Moving from America’s Gilded Age through WWI’s aftermath in Europe, Edwards’ delightfully imaginative second novel follows a courageous woman’s singular accomplishments and their far-reaching effects on history. In 1898, vivacious Eleanor Putnam returns to Boston from Vienna despondent after losing her greatest love, Wheeler Burden, but with important plans to set in motion. The journal Wheeler left behind predicts major twentieth-century events and tells Eleanor everything she must do to make her future and that of her descendants turn out as they should. This involves making secret investments, marrying her unexciting suitor, introducing Freud to America, and convincing a Viennese scholar, Arnauld Esterhazy, to teach at a Boston boys’ school. She succeeds brilliantly, but Arnauld’s unexpected wartime death threatens to destroy everything she worked for. Eleanor discovers she has a surprising amount of latitude for personal choice within her predetermined life, which keeps the plot unpredictable and fresh. Intelligent and romantic, The Lost Prince can stand independently of The Little Book (2008), which told Wheeler’s story, but why deprive yourself of the pleasures of reading both?
Press & Media
Garth Stein on The Lost Prince
“Brilliant. Selden Edwards is a writer of great intellect and wit, and his books are a joy to read. I love The Lost Prince. The Little Book made such an impression on me; The Lost Prince is even better.”

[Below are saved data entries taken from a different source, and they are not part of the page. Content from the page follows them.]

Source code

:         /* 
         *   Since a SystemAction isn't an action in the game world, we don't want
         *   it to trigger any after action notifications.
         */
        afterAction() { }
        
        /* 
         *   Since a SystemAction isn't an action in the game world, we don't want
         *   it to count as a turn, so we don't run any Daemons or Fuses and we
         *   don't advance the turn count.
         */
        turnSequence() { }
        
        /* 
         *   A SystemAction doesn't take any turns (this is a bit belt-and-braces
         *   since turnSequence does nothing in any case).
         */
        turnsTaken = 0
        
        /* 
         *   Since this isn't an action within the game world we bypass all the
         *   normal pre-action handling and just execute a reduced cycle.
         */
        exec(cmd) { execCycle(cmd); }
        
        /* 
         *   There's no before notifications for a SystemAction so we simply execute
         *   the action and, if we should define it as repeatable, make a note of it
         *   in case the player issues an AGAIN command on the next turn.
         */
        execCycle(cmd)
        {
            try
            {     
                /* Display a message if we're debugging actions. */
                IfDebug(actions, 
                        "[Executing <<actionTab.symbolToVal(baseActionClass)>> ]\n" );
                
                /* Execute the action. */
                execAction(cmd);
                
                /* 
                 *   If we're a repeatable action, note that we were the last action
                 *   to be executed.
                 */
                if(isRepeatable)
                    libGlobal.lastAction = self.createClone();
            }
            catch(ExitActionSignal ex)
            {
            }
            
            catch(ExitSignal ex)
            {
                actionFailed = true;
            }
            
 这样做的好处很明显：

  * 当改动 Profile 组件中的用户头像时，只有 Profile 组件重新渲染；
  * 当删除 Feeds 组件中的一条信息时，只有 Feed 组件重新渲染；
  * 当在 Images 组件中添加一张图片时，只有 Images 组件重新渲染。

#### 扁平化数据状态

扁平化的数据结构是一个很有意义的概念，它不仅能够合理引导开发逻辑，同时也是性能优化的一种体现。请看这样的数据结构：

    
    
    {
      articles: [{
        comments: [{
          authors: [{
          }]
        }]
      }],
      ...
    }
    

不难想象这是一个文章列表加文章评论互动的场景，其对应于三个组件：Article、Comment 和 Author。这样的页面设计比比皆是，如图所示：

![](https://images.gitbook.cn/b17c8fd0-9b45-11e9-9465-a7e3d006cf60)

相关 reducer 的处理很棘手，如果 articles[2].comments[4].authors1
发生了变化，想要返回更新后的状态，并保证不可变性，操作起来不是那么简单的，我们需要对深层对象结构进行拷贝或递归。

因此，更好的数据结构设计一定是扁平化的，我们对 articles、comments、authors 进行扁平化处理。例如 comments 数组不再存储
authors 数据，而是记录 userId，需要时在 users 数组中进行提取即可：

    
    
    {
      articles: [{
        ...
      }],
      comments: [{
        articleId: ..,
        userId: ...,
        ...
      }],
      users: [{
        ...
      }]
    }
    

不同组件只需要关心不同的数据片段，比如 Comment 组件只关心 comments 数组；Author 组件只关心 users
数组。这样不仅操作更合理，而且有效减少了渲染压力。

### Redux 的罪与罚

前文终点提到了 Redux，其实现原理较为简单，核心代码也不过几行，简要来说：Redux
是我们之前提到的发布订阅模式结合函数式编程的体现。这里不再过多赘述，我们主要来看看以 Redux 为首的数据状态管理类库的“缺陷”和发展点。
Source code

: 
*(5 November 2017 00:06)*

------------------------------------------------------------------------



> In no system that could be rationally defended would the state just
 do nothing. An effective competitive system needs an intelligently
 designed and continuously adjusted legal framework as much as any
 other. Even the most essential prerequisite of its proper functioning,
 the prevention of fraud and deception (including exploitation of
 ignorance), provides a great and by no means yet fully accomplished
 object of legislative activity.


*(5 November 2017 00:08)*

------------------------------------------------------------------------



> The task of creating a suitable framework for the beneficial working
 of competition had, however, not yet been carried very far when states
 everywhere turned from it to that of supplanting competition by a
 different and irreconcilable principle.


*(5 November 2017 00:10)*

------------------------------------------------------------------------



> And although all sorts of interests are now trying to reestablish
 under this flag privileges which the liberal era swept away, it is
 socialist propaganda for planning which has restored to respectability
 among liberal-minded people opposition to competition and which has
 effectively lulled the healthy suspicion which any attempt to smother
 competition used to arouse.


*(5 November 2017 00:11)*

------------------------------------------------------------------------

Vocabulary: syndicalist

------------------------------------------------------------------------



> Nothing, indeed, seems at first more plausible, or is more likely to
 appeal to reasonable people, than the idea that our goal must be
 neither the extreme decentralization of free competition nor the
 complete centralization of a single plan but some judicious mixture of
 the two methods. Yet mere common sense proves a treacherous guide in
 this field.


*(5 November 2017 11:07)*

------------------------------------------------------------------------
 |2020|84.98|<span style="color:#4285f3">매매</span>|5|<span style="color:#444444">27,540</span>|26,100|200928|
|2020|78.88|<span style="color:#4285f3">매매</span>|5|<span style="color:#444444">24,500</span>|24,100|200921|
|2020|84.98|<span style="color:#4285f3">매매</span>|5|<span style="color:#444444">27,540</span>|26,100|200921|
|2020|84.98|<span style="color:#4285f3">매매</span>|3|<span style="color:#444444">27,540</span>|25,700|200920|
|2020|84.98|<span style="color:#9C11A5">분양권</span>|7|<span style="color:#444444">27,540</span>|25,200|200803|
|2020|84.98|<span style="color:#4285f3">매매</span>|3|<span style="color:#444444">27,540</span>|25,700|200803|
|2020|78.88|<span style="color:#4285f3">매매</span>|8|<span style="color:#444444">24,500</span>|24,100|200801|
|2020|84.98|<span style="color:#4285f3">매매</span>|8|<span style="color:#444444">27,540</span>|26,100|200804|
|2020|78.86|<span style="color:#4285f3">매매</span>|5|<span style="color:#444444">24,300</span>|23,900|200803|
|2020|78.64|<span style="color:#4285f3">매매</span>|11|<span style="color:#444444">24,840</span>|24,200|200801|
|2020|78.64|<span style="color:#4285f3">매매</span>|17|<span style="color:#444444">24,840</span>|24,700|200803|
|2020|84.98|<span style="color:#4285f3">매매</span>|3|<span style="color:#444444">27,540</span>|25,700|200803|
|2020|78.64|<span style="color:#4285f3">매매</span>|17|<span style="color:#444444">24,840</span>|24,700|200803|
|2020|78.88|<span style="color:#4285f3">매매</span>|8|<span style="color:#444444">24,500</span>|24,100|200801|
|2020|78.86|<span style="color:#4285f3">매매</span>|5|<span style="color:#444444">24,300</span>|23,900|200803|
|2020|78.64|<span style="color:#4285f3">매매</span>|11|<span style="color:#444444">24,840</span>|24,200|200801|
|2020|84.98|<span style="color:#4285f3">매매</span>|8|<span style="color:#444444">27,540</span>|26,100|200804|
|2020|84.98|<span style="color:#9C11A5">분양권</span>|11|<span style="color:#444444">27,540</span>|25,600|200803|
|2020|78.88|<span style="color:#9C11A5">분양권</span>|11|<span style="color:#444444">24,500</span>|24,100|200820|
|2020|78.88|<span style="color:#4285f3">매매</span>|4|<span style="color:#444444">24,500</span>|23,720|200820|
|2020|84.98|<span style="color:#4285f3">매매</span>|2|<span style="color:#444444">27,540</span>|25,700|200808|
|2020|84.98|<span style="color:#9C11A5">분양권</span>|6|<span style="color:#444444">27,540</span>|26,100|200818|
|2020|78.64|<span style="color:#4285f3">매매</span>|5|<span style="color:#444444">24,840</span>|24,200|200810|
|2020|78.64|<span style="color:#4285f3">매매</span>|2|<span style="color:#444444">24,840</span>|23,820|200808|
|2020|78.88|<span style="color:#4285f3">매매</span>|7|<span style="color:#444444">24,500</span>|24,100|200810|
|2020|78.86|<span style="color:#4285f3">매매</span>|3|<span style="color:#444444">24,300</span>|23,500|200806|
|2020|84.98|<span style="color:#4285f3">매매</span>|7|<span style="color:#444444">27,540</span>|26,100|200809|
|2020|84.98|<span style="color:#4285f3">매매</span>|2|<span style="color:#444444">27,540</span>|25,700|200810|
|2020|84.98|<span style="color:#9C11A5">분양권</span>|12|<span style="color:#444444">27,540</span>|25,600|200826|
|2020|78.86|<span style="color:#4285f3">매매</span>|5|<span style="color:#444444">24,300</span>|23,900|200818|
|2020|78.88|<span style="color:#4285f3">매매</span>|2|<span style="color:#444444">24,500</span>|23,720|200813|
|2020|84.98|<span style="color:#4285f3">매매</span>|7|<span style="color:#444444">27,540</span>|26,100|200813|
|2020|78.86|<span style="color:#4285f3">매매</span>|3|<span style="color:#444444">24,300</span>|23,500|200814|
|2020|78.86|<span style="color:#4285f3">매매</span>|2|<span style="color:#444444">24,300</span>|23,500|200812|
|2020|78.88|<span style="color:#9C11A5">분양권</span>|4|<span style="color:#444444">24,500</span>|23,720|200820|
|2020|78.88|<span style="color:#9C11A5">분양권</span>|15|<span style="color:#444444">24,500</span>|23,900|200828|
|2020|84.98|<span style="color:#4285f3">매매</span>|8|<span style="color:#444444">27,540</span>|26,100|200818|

-Garth Stein, author of The Art of Racing in the Rain
Pat Conroy on The Lost Prince
“I loved Selden Edwards’s first novel The Little Book and told everyone I knew about it. I just read his second novel The Lost Prince and think that Mr. Edwards has written his finest work so far. Once again, Selden Edwards demonstrates his mastery in blending together philosophy and art with the help of wonderful characters you fall in love with. The Lost Prince is a terrific second novel.”